**The task**
Filter the records down to the lines that hold the word "Sonderwünsche", and copy each of those lines.

....

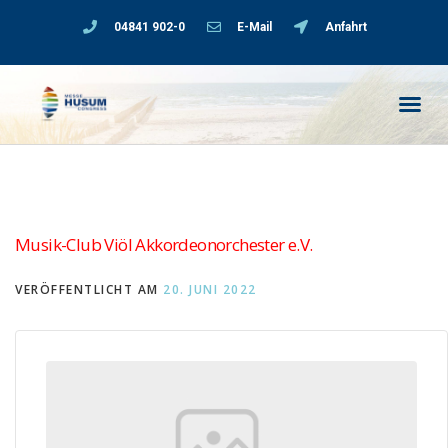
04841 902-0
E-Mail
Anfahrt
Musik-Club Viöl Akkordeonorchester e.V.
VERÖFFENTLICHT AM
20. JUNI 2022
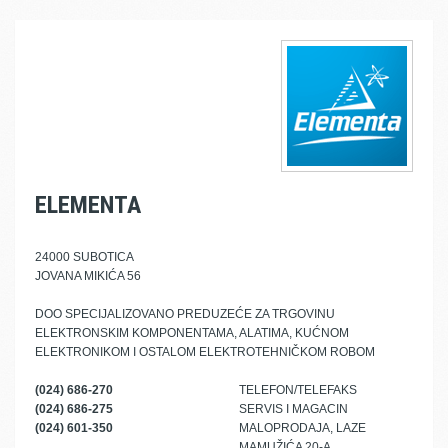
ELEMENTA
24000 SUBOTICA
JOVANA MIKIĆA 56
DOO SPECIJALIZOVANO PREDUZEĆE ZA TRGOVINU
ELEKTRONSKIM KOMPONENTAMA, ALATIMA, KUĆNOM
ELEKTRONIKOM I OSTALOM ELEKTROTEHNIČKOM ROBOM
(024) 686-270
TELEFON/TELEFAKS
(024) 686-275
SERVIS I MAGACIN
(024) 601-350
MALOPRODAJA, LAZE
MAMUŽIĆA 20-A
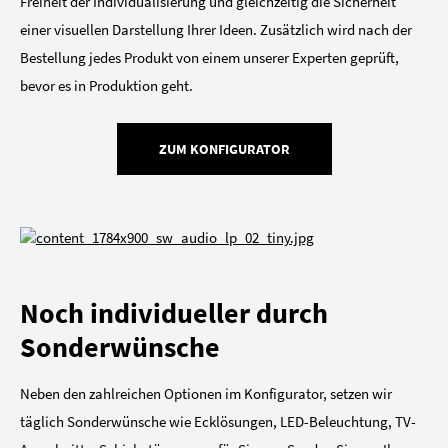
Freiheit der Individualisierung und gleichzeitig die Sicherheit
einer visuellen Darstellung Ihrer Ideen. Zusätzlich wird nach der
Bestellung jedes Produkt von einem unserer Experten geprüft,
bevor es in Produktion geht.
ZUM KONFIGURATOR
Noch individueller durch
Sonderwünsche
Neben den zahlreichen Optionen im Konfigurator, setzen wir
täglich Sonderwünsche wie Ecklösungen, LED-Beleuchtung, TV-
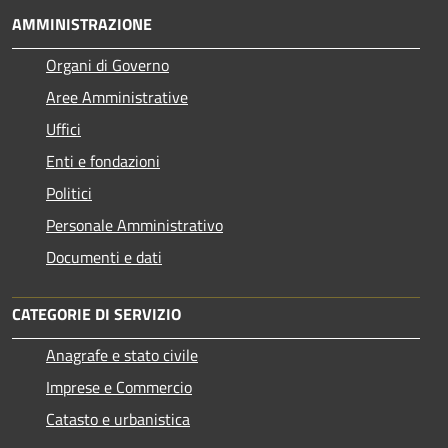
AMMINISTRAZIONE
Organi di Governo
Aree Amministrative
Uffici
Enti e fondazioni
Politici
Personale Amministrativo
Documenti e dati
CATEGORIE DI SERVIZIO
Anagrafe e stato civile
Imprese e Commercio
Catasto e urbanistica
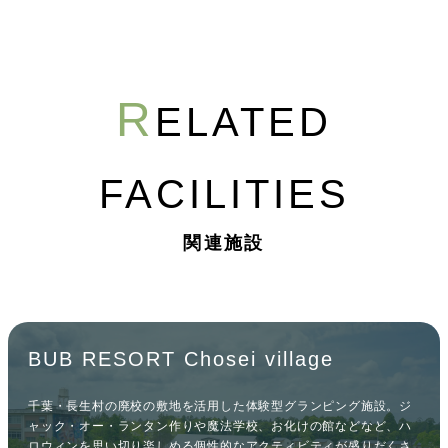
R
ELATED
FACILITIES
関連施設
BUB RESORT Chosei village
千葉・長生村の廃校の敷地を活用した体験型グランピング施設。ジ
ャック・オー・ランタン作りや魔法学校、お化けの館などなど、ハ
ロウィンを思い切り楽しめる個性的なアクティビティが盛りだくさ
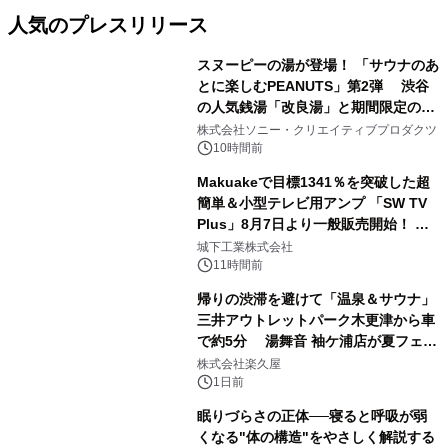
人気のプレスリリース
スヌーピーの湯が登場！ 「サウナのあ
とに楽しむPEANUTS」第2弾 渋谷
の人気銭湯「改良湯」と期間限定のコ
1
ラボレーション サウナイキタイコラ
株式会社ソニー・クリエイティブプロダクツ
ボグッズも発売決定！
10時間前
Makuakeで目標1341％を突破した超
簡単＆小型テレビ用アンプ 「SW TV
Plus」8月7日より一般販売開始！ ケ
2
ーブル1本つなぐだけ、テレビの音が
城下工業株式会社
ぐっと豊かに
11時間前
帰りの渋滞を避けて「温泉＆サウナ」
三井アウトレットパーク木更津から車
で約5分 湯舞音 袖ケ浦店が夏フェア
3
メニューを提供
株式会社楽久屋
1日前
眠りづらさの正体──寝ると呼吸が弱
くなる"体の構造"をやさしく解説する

....

**Output of the task**
Sonderwünsche
täglich Sonderwünsche wie Ecklösungen, LED-Beleuchtung, TV-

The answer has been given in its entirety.